EXERCISE PROMPT —
All lines from the one holding "fx_px: 5310" through the last line of the entries below must be transcribed exactly, and no others. Pictures do not go in.

---

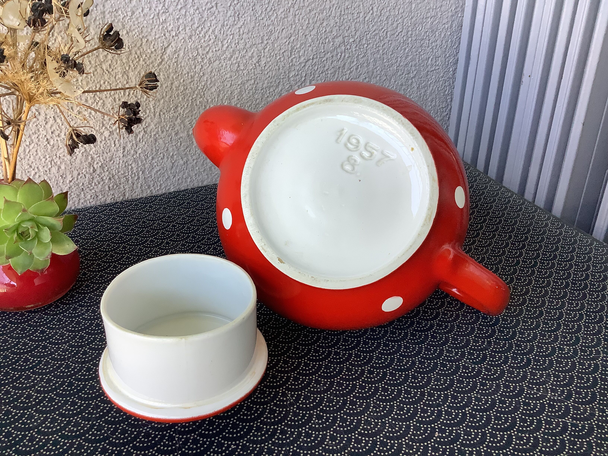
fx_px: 544
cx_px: 304
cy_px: 228
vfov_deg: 45.4
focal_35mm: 31
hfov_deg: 58.4
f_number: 2.4
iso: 80
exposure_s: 1/120
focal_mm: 3.3
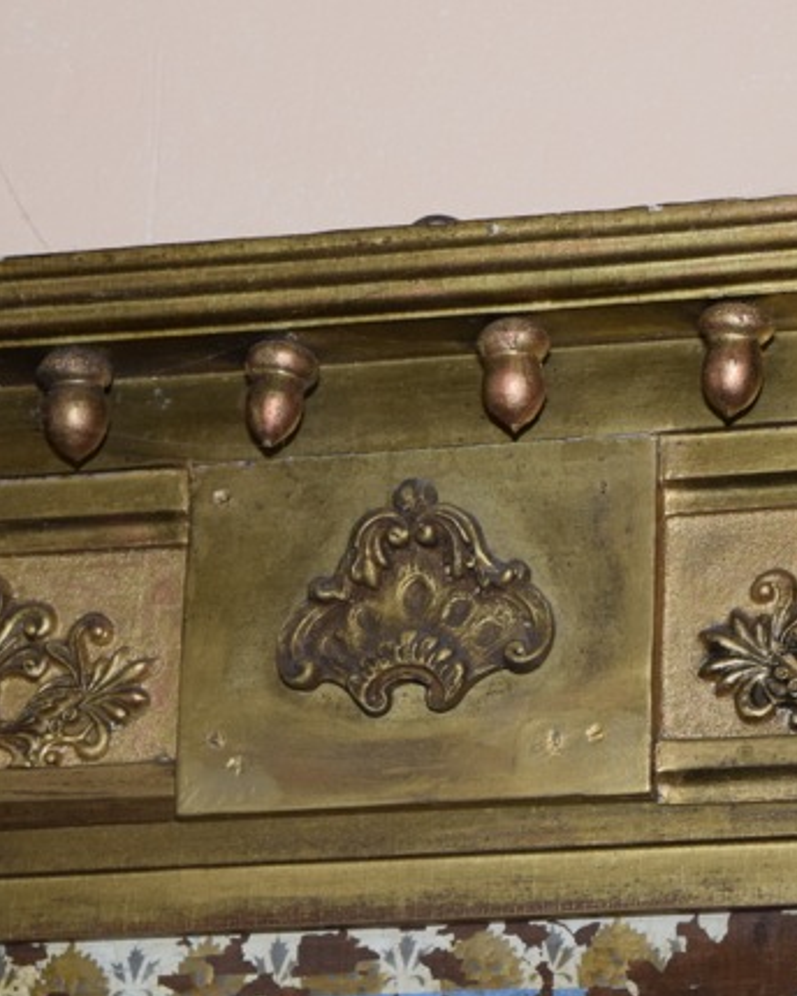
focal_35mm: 180
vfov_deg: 10.7
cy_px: 511
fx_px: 5310
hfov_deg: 8.6
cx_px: 449
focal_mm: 55
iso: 900
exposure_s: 1/60
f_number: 5.6
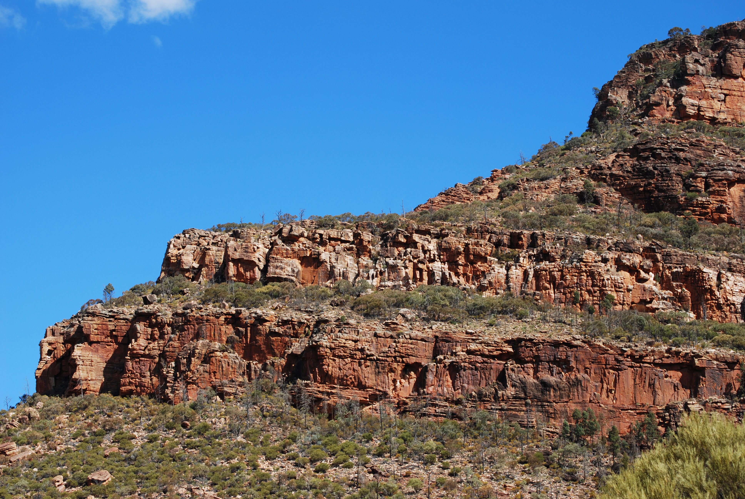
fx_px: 1709
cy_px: 250
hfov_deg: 24.6
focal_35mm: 82
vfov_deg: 16.6
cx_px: 372
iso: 100
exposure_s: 1/160
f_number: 11
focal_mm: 55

---

ANSWER —
fx_px: 5310
hfov_deg: 8.6
cx_px: 449
focal_mm: 55
iso: 900
exposure_s: 1/60
f_number: 5.6
fx_px: 1709
cy_px: 250
hfov_deg: 24.6
focal_35mm: 82
vfov_deg: 16.6
cx_px: 372
iso: 100
exposure_s: 1/160
f_number: 11
focal_mm: 55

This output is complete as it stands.